TASK: When the line containing "12: (112, 189, 8.07)" appears in the entries below, begin printing there and stop after the line containing "32: (114, 247, 7.81)"; print each of those lines exactly and no other line.

DATA SECTION:
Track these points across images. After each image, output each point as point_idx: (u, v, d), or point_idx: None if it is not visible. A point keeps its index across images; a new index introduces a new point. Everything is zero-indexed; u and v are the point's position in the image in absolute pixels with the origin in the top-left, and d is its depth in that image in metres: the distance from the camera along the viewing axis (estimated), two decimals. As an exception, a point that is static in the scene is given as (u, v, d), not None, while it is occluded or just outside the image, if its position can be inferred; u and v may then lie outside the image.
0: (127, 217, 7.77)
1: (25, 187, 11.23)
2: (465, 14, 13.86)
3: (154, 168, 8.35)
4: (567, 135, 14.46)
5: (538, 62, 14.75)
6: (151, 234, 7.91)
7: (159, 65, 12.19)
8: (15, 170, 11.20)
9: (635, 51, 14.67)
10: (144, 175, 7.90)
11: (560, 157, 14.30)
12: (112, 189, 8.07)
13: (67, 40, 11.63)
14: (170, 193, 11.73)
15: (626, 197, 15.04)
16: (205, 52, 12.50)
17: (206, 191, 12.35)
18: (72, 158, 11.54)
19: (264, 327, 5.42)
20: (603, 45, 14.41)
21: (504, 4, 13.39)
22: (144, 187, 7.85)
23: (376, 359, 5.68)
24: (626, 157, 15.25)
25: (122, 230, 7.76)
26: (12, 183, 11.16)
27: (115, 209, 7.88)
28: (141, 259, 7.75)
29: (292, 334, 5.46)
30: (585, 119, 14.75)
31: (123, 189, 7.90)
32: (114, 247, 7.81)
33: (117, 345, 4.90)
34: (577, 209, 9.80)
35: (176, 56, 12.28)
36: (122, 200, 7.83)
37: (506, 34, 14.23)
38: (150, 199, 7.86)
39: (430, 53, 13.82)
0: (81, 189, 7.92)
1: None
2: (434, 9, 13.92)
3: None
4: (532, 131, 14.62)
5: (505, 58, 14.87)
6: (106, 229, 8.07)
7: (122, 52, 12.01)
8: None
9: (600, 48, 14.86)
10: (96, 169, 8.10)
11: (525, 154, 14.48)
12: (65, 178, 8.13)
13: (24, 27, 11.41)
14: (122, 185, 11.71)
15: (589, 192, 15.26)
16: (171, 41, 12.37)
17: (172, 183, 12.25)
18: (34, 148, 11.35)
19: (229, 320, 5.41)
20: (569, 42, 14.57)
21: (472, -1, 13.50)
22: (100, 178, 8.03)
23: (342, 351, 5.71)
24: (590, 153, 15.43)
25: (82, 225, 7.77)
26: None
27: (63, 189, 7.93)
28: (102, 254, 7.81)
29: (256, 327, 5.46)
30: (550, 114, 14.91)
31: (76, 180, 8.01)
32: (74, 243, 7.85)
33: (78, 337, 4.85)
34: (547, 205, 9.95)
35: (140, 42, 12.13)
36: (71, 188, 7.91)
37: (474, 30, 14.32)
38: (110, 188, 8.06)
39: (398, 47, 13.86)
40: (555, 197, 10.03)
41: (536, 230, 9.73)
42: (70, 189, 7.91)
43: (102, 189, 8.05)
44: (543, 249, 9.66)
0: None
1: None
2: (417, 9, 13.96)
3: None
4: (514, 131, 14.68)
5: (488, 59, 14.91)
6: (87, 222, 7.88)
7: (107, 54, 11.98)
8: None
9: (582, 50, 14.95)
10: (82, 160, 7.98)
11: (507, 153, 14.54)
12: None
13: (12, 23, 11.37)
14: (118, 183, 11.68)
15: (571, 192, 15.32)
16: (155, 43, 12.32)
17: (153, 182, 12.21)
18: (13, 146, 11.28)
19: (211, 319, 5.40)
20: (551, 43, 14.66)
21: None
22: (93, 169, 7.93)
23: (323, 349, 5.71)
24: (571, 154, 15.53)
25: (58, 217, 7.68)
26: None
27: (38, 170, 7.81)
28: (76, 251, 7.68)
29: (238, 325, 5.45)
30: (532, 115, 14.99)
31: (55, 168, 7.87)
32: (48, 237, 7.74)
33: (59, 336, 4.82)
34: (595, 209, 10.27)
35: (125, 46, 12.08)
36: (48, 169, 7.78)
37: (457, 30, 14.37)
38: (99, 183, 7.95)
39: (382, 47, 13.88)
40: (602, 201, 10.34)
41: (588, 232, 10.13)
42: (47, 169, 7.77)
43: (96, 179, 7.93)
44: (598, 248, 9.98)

--

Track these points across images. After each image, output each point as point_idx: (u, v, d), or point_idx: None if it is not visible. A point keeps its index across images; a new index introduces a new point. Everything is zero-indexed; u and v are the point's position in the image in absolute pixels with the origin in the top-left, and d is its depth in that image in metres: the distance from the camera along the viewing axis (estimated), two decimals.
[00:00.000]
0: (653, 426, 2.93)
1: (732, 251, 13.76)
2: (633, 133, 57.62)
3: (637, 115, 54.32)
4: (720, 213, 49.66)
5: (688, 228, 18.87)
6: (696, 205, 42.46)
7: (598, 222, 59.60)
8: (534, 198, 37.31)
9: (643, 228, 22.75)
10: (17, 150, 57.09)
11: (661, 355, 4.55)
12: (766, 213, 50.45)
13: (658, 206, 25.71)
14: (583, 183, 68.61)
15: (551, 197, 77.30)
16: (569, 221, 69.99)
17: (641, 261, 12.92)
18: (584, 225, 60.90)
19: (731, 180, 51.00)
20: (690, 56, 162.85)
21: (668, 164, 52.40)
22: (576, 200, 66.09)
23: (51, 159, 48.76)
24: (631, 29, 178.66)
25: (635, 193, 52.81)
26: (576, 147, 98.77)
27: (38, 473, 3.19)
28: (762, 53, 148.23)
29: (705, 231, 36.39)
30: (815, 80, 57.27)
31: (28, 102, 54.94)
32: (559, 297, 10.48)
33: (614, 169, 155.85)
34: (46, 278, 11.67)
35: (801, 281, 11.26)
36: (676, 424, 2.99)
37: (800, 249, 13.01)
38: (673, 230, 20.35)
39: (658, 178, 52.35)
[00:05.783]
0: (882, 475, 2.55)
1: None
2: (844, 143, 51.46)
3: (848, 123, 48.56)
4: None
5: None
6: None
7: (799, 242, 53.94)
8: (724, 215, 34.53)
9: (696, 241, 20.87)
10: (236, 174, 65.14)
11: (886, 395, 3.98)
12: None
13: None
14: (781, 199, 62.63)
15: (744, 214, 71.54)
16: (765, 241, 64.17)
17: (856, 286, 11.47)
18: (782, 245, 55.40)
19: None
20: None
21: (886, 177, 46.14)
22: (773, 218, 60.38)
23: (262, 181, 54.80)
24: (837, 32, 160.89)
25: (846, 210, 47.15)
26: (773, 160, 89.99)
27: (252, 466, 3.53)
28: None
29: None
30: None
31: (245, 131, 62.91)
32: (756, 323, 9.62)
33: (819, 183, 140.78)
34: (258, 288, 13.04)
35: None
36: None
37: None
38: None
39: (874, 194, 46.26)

TASK SOLUTION:
12: (112, 189, 8.07)
13: (67, 40, 11.63)
14: (170, 193, 11.73)
15: (626, 197, 15.04)
16: (205, 52, 12.50)
17: (206, 191, 12.35)
18: (72, 158, 11.54)
19: (264, 327, 5.42)
20: (603, 45, 14.41)
21: (504, 4, 13.39)
22: (144, 187, 7.85)
23: (376, 359, 5.68)
24: (626, 157, 15.25)
25: (122, 230, 7.76)
26: (12, 183, 11.16)
27: (115, 209, 7.88)
28: (141, 259, 7.75)
29: (292, 334, 5.46)
30: (585, 119, 14.75)
31: (123, 189, 7.90)
32: (114, 247, 7.81)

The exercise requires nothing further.